Effective immediately upon filing, 12 December 2025.
As released in the Federal Register.
IM-5101-3. Application of Discretion to Deny Initial Listing
Nasdaq may use its authority under Rule 5101 to deny initial listing to a Company based on factors that make the Company’s securities susceptible to manipulation. The basis for use of this authority can include considerations related to the Company’s advisors (including auditors, underwriters, law firms, brokers, clearing firms, or other professional service providers) or concerns Nasdaq has identified with other previously listed Companies that are similarly situated to the Company, even where the applicant meets all stated listing requirements. In determining whether to use this authority, Nasdaq will consider the following non-exclusive list of factors:
• where the Company is located, including the availability of legal remedies to U.S. shareholders in that jurisdiction, the existence of blocking statutes, data privacy laws and other laws in foreign jurisdictions that may present challenges to regulators seeking to enforce rules against the Company, the ability of parties to conduct comprehensive due diligence in that jurisdiction, and the transparency of regulators in the jurisdiction;
• whether a person or entity exercises substantial influence over the Company and, if so, where that person or entity is located, including the availability of legal remedies to U.S. shareholders in that jurisdiction, the existence of blocking statutes, data privacy laws and other laws in foreign jurisdictions that may present challenges to regulators seeking to enforce rules against the person or entity, the ability of parties to conduct comprehensive due diligence in that jurisdiction, and the transparency of regulators in the jurisdiction;
• whether the expected public float and dissemination of the share distribution, based on a review of underwriter, broker and clearing allocations and consideration of prior deals involving those service providers, at the time of the IPO and post offering, raises concerns about adequate liquidity and potential concentration;
• whether there are issues concerning the Company’s advisors (including auditors, underwriters, law firms, brokers, clearing firms, or other professional service providers), based on factors including, but not limited to, whether the advisor has been reviewed by applicable regulators and, if so, what were the results of those reviews;
• if the Company’s advisor is a new entity, whether the advisor’s principals were involved with other firms with a regulatory history;
• whether any of the Company’s advisors were involved in prior transactions where the securities became subject to a pattern of concerning or volatile trading;
• whether the Company’s management and Board has experience or familiarity with U.S. public company requirements, including regulatory and reporting requirements under Nasdaq rules and federal securities laws;
• whether there are any FINRA, SEC or other regulatory referrals related to the Company or its advisors, which can be included in the record of the matter and, if applicable, the results of those referrals;
• whether the Company currently has, or recently has had, a going concern audit opinion and, if so, what is the Company’s plan to continue as a going concern; and
• whether there are other factors that raise concerns about the integrity of the Company’s board, management, significant shareholders, or advisors.
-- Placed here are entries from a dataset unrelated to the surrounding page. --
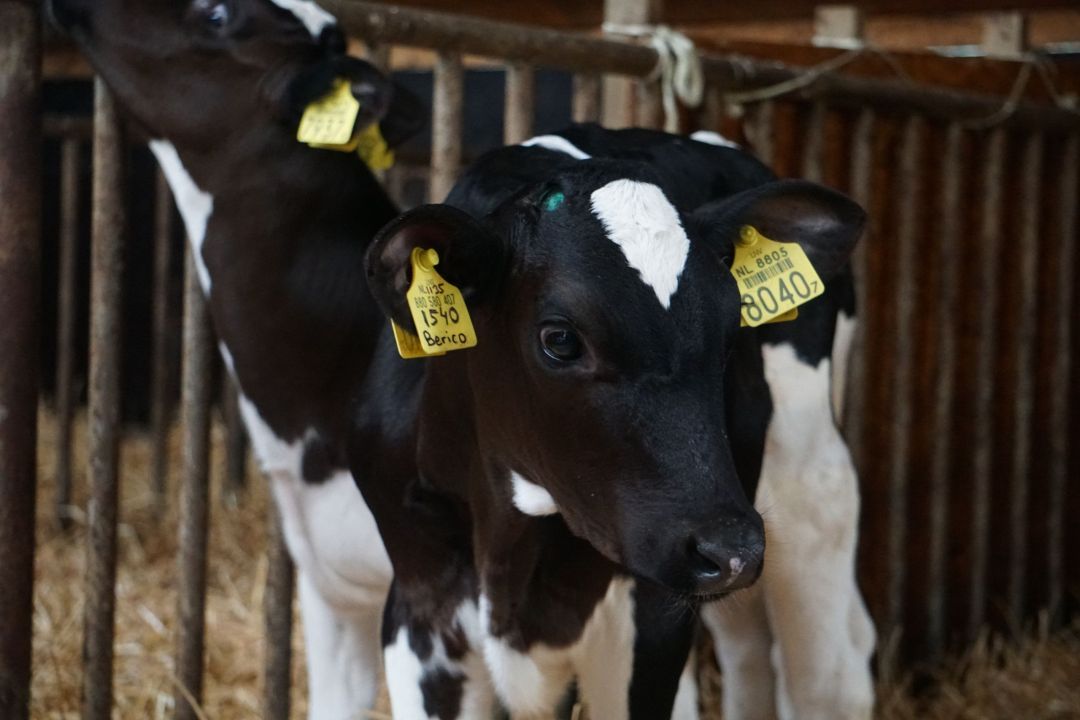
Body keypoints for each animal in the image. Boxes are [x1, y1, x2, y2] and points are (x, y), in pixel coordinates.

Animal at [358, 126, 872, 716]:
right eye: (560, 339)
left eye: (731, 334)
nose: (730, 551)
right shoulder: (421, 604)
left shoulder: (648, 621)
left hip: (810, 480)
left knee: (828, 679)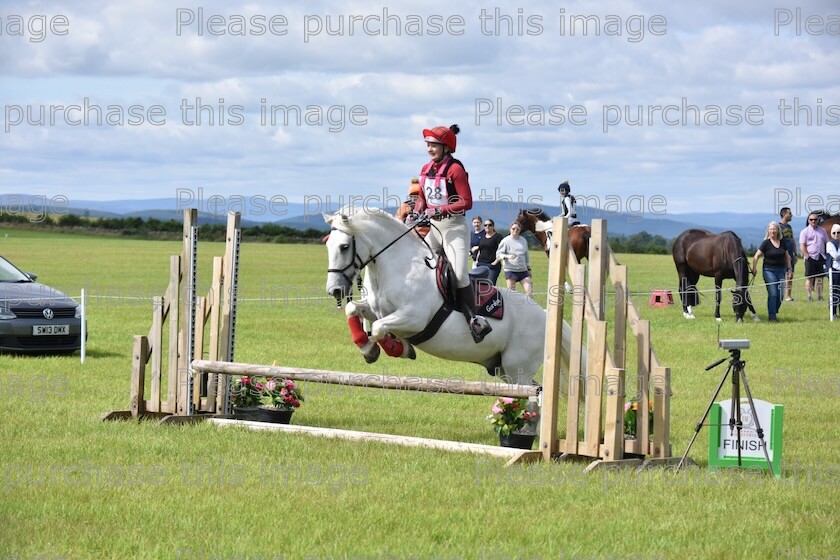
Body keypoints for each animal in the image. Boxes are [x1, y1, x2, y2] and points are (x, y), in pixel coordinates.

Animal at [324, 208, 576, 388]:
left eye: (344, 247)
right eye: (328, 245)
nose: (334, 291)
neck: (397, 266)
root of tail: (544, 315)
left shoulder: (414, 318)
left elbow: (377, 328)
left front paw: (394, 348)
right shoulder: (377, 310)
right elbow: (354, 310)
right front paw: (370, 348)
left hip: (517, 369)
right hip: (503, 369)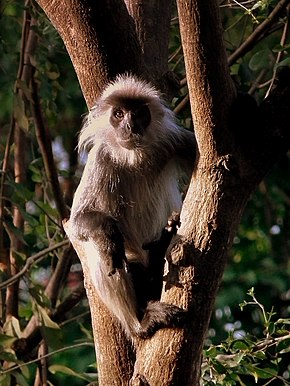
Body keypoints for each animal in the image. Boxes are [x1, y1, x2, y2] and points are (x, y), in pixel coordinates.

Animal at [69, 74, 196, 340]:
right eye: (118, 114)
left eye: (138, 113)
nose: (129, 125)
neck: (133, 157)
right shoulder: (100, 158)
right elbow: (78, 223)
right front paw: (108, 234)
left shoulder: (174, 140)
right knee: (105, 253)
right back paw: (140, 323)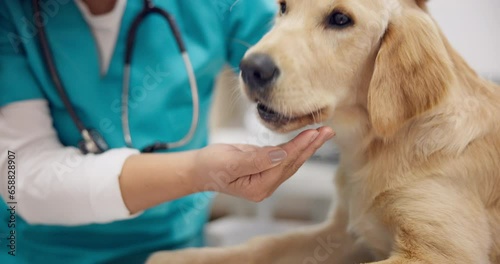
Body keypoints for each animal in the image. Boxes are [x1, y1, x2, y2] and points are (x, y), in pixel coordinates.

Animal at [146, 0, 498, 262]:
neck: (378, 146)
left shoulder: (440, 253)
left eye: (341, 19)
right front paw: (180, 257)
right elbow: (267, 243)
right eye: (283, 7)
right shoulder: (342, 233)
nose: (250, 68)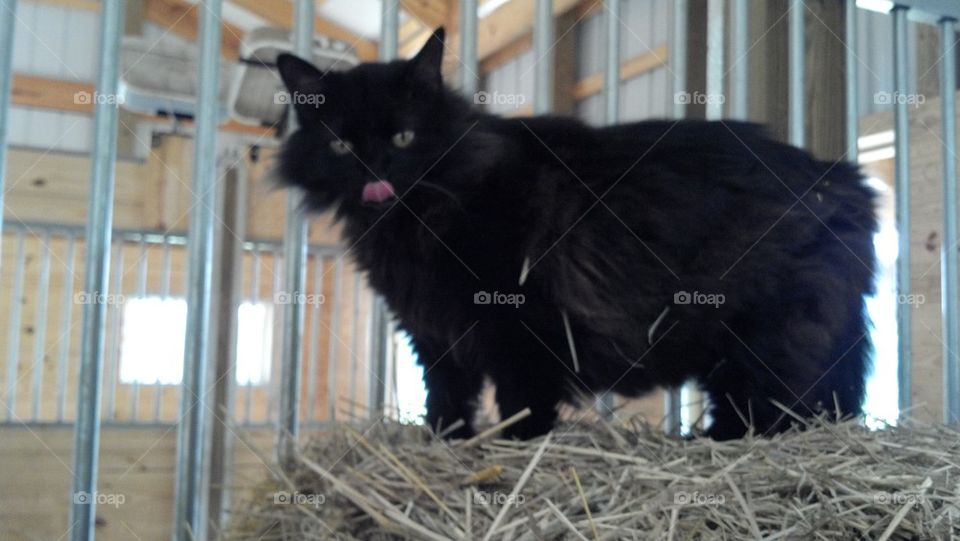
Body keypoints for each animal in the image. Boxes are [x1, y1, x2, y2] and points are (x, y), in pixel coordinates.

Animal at [278, 28, 876, 438]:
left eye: (403, 137)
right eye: (339, 146)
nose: (374, 173)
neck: (414, 224)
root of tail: (845, 181)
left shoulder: (518, 331)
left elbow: (522, 404)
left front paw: (518, 448)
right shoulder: (433, 336)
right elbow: (446, 403)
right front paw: (447, 447)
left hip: (762, 346)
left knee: (769, 413)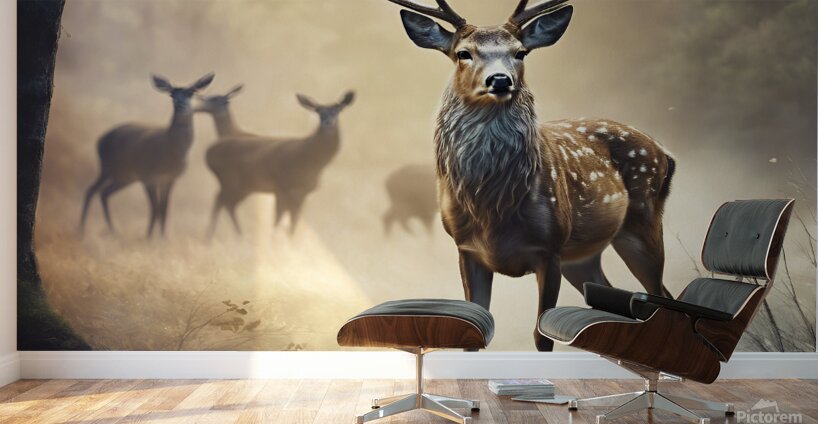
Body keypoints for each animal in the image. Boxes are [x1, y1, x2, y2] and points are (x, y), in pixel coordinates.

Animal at [79, 73, 214, 237]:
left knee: (104, 193)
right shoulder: (148, 176)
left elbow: (164, 208)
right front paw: (148, 237)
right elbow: (155, 208)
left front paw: (163, 236)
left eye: (191, 93)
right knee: (91, 190)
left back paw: (112, 230)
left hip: (124, 177)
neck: (171, 148)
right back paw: (82, 229)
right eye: (171, 94)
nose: (180, 105)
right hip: (108, 168)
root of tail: (100, 140)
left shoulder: (170, 178)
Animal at [203, 91, 355, 238]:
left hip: (242, 186)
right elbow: (278, 221)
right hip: (231, 180)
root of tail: (208, 152)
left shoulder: (302, 192)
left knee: (224, 202)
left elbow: (293, 224)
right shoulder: (281, 187)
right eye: (318, 111)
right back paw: (230, 236)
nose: (328, 123)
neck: (311, 162)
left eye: (338, 110)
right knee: (224, 202)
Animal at [382, 0, 675, 351]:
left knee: (661, 295)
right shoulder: (466, 249)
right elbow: (475, 327)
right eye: (463, 53)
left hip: (641, 222)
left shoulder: (549, 248)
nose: (499, 80)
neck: (493, 210)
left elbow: (542, 334)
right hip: (583, 256)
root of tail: (665, 154)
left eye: (520, 52)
Where Nasdaq determines to deny initial listing based on its application of this authority, Nasdaq Staff will issue a written determination describing the basis for its decision. As provided in Rule 5205(i)(2), the Company must, within four business days from the date of Staff’s written determination, make a public announcement in a press release or other Regulation FD compliant manner about the receipt of the determination and the Rule(s) upon which the determination is based, describing each specific basis and concern identified by Nasdaq in reaching its determination. The Company may seek review of a denial as set forth in Rule 5815.
Amended Dec. 12, 2025 (SR-NASDAQ-2025-104).